За «Фау-1» последовали «Фау-2». Первые выпущенные ракеты «Фау-2» убили 2 724 чел. Но из 5 тыс. ракет, которые Гитлер намеревался направить на Лондон, только 25 могли быть запущены в сентябре. Даже если они и причинили столько же ущерба в Антверпене, сколько и в Лондоне, то в военном смысле эффект от них оказался незначительным.
Стало быть, только благодаря самовнушению (как прекрасно видел Геббельс) Гитлер до конца утверждал, будто его секретное оружие обеспечит победу{283}.

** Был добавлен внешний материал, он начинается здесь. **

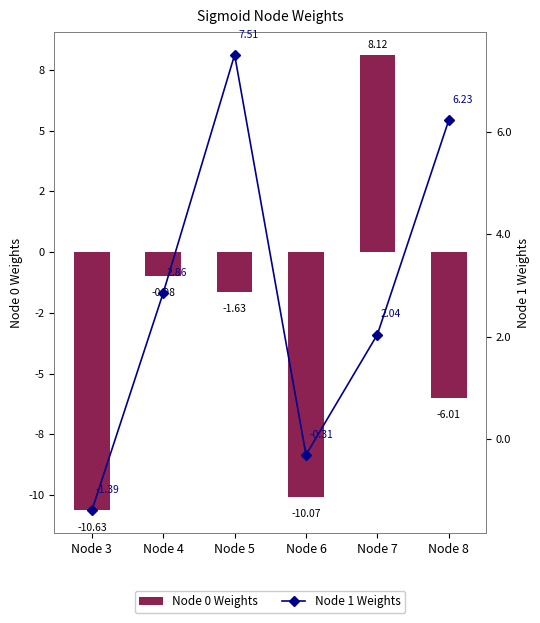

The value of Node 0 Weights at Node 3 is -10.6. True or false?

True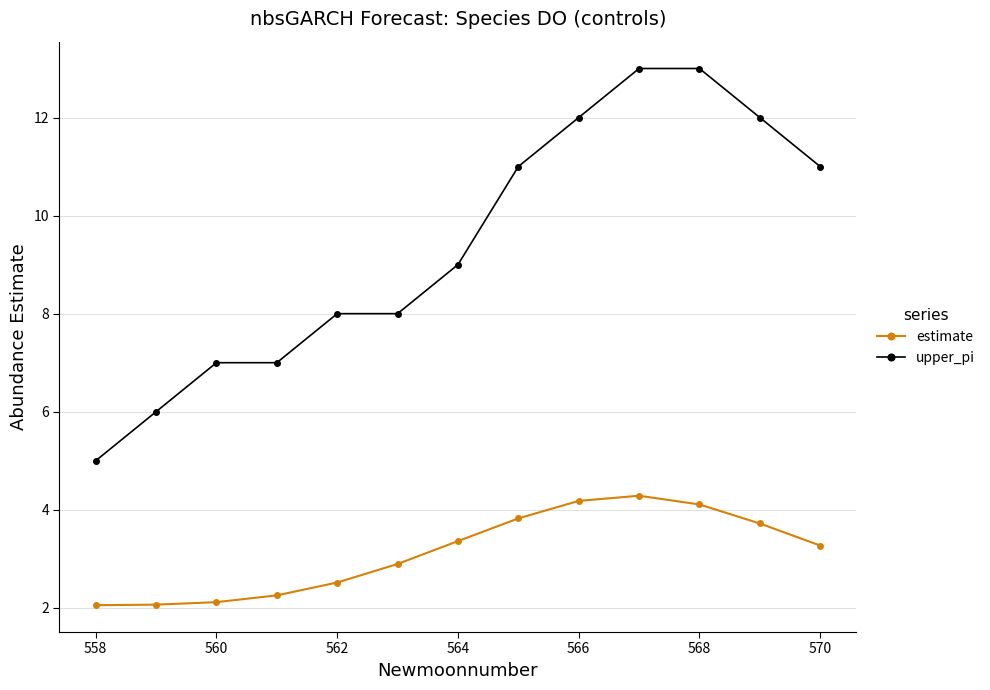

Rank the series by their average value, from highest to lowest.

upper_pi, estimate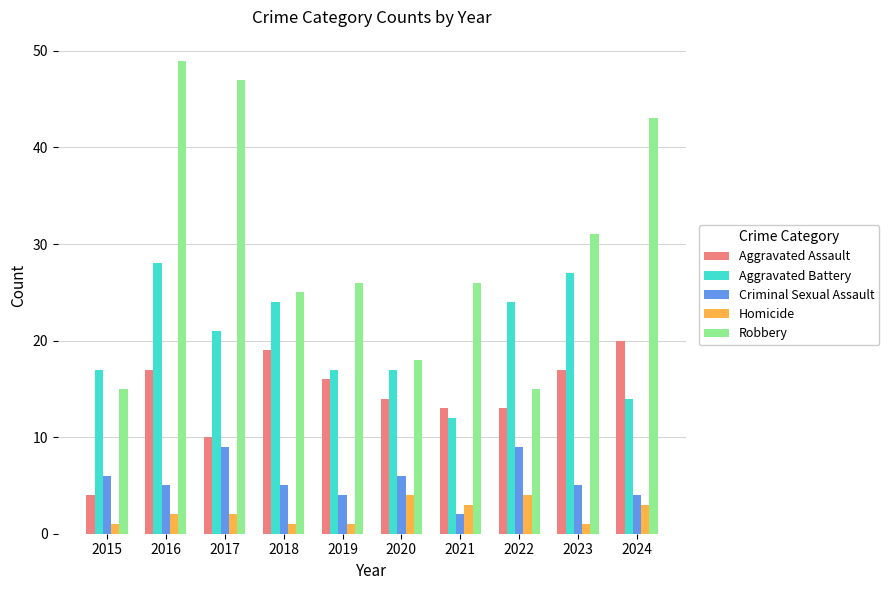

Reading right to left, what are all the values shown in this chart?

Aggravated Assault: 2024=20	2023=17	2022=13	2021=13	2020=14	2019=16	2018=19	2017=10	2016=17	2015=4
Aggravated Battery: 2024=14	2023=27	2022=24	2021=12	2020=17	2019=17	2018=24	2017=21	2016=28	2015=17
Criminal Sexual Assault: 2024=4	2023=5	2022=9	2021=2	2020=6	2019=4	2018=5	2017=9	2016=5	2015=6
Homicide: 2024=3	2023=1	2022=4	2021=3	2020=4	2019=1	2018=1	2017=2	2016=2	2015=1
Robbery: 2024=43	2023=31	2022=15	2021=26	2020=18	2019=26	2018=25	2017=47	2016=49	2015=15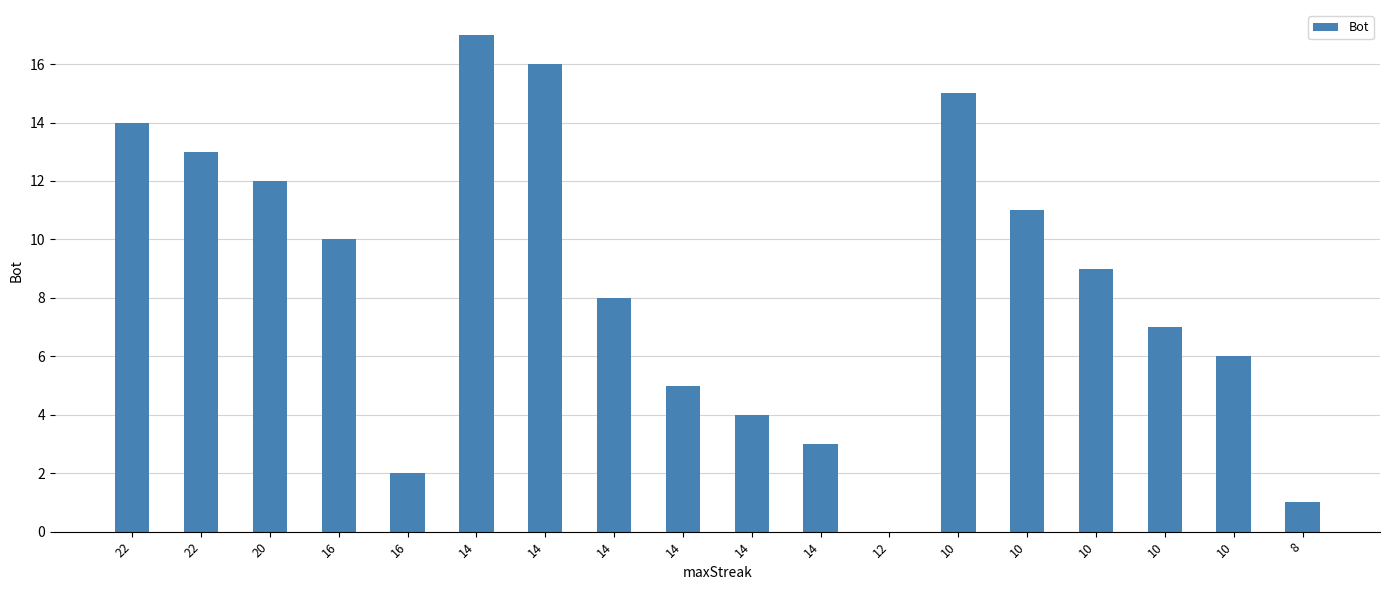

What is the sum of the values at 8 and 14?

5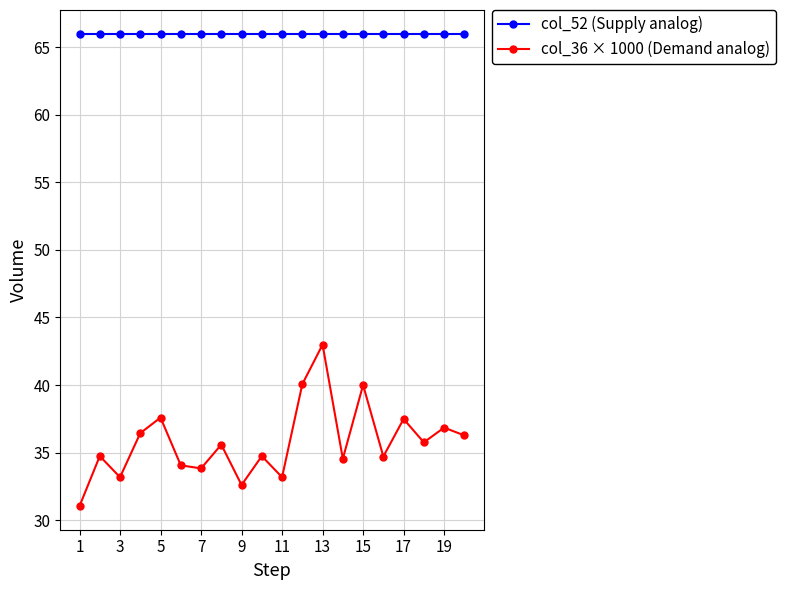

What is the maximum value for col_36 × 1000 (Demand analog)?

43.0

Черчилль, предупрежденный о грядущем запуске «Фау-1», отдал распоряжение подготовить ответные меры. В итоге «Фау-1» удалось перехватить еще в полете. Однако Черчилль опасался, что запущенные «Фау-2» будет невозможно остановить, поскольку они весят по 80 тонн каждая. Тогда он решил угрожать Гитлеру ипритом. 16 июля 1944 г. Объединенный комитет начальников штабов предложил Черчиллю ответить путем бактериологической войны с использованием бациллы сибирской язвы. Но когда выяснилось, что обстрел ракетами «Фау-2» привел к меньшим жертвам, чем один-единственный налет союзников на Берлин, то от идеи применения бацилл и газа, плохо принятой руководством Министерства обороны, отказались. Черчилль хотел понять, почему Гитлер не устроил газовую атаку. Ему ответили, что согласно полученной информации немцы думали, будто у англичан набор газов более разнообразен и совершенен, чем у них: парализующие газы, усыпляющие и т. д. Немцы ошибались{284}. Тем не менее они так и не решились прибегнуть к газовой атаке в обычной войне.
Несомненно, чуть ли не самый большой интерес к секретному оружию и оружию массового поражения проявлял Рузвельт. «Он мгновенно загорался всякими революционными изобретениями, — отмечает Андре Каспи в своей книге о Рузвельте, — такими, например, как забавные проекты использования летучих мышей, змей и пчел в борьбе с японцами». Весной 1942 г. Рузвельт финансировал производство токсичных веществ, вызывающих сибирскую язву и ботулизм. В реальности же «отравляющие» бомбы так и не нашли применения.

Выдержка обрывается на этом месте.